Presidential spokesman İbrahim Kalın made statements on the economic situation after the cabinet meeting on February 4.
Mentioning that there have been some claims that the Turkish government will start talks with the IMF after the local elections on March 31, Kalın stated that these claims have no connection with reality at all. "Neither business people nor citizens should give any credits to these claims," he said.
"This is a type of perception operation. The IMF years are left behind for Turkey", the spokesman added, indicating that Turkey's trade volume increased by 6.3 percent and the Turkish industrialists and manufacturers have increased their access to world markets.
The Ministry of Finance and Treasury also made a statement last week about these claims, once again referring to a "perception operation". "Based on debt ratios, debt rollover ratios, and fiscal discipline performance of Turkey demonstrate that Turkey will no longer meet with the IMF in terms of credits even or technical support", the Ministry stated.
According to the January report "World Economic Outlook Update: A Weakening Global Expansion", the IMF projects a slow down in the Turkish economy in 2019.

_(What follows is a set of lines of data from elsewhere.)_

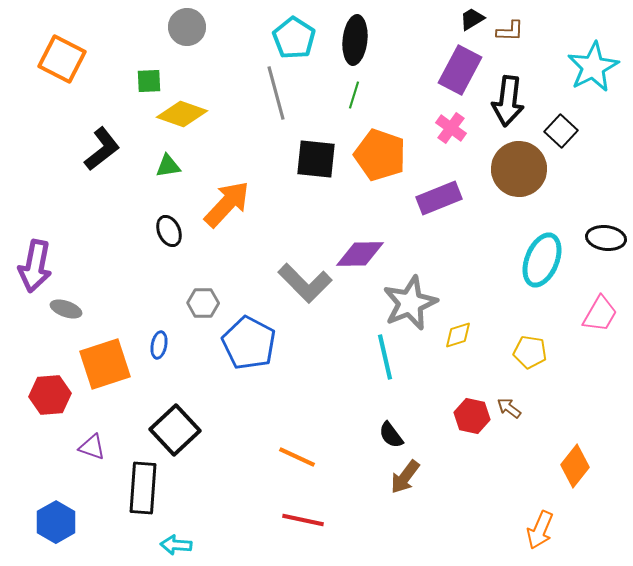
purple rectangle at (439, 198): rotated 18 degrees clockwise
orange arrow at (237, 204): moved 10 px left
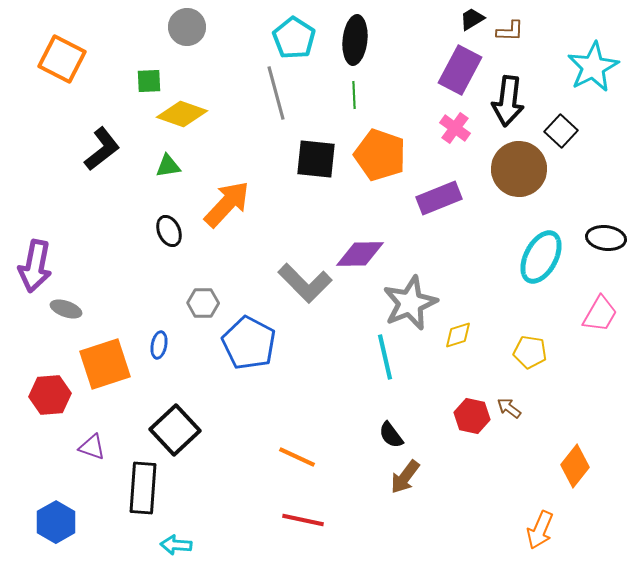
green line at (354, 95): rotated 20 degrees counterclockwise
pink cross at (451, 128): moved 4 px right
cyan ellipse at (542, 260): moved 1 px left, 3 px up; rotated 6 degrees clockwise
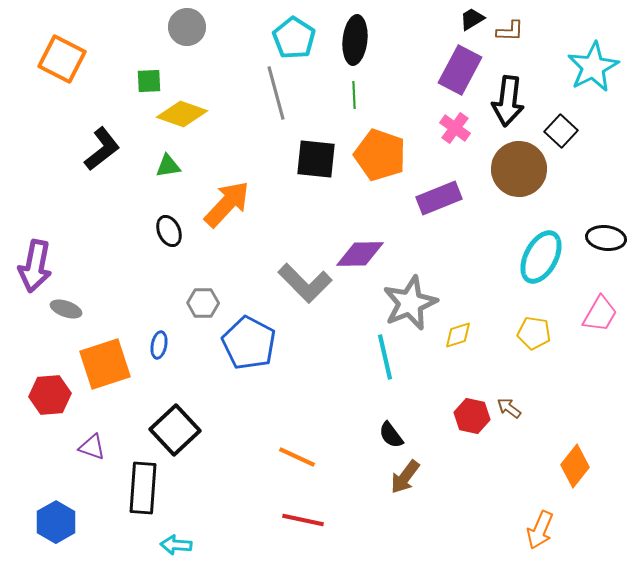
yellow pentagon at (530, 352): moved 4 px right, 19 px up
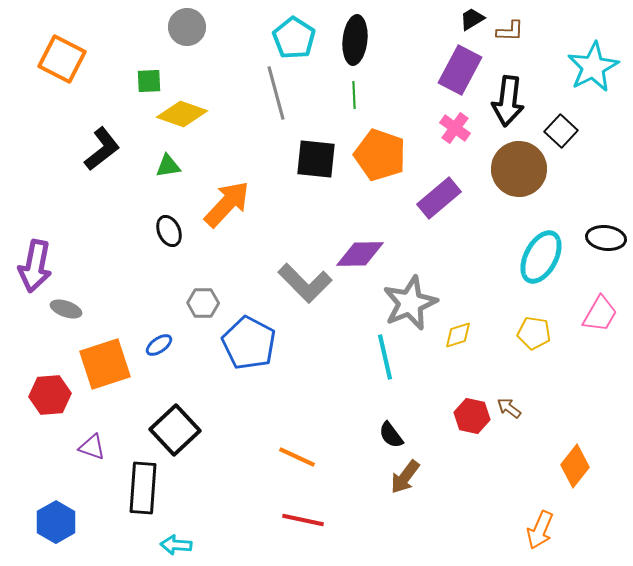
purple rectangle at (439, 198): rotated 18 degrees counterclockwise
blue ellipse at (159, 345): rotated 44 degrees clockwise
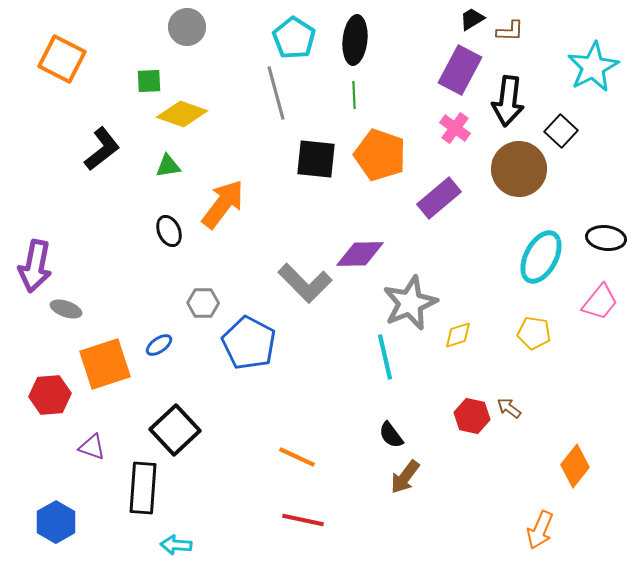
orange arrow at (227, 204): moved 4 px left; rotated 6 degrees counterclockwise
pink trapezoid at (600, 314): moved 12 px up; rotated 9 degrees clockwise
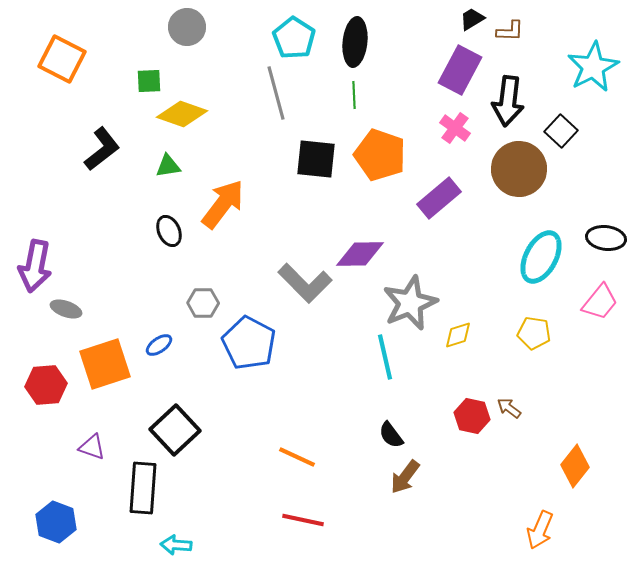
black ellipse at (355, 40): moved 2 px down
red hexagon at (50, 395): moved 4 px left, 10 px up
blue hexagon at (56, 522): rotated 9 degrees counterclockwise
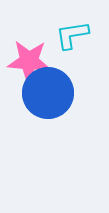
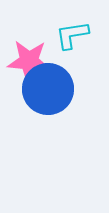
blue circle: moved 4 px up
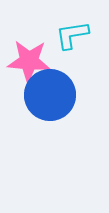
blue circle: moved 2 px right, 6 px down
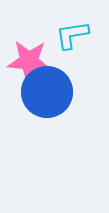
blue circle: moved 3 px left, 3 px up
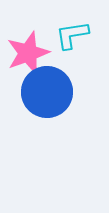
pink star: moved 1 px left, 8 px up; rotated 24 degrees counterclockwise
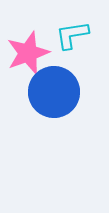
blue circle: moved 7 px right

"Growth in emerging and developing Europe in 2019 is now expected to weaken more than previously anticipated, to 0.7 percent (from 3.8 percent in 2018) despite generally buoyant growth in Central and Eastern Europe, before recovering to 2.4 percent in 2020. The revisions (1.3 percentage point in 2019 and 0.4 percentage point in 2020) are due to a large projected contraction in 2019 and a slower recovery in 2020 in Turkey, amid policy tightening and adjustment to more restrictive external financing conditions", the report read.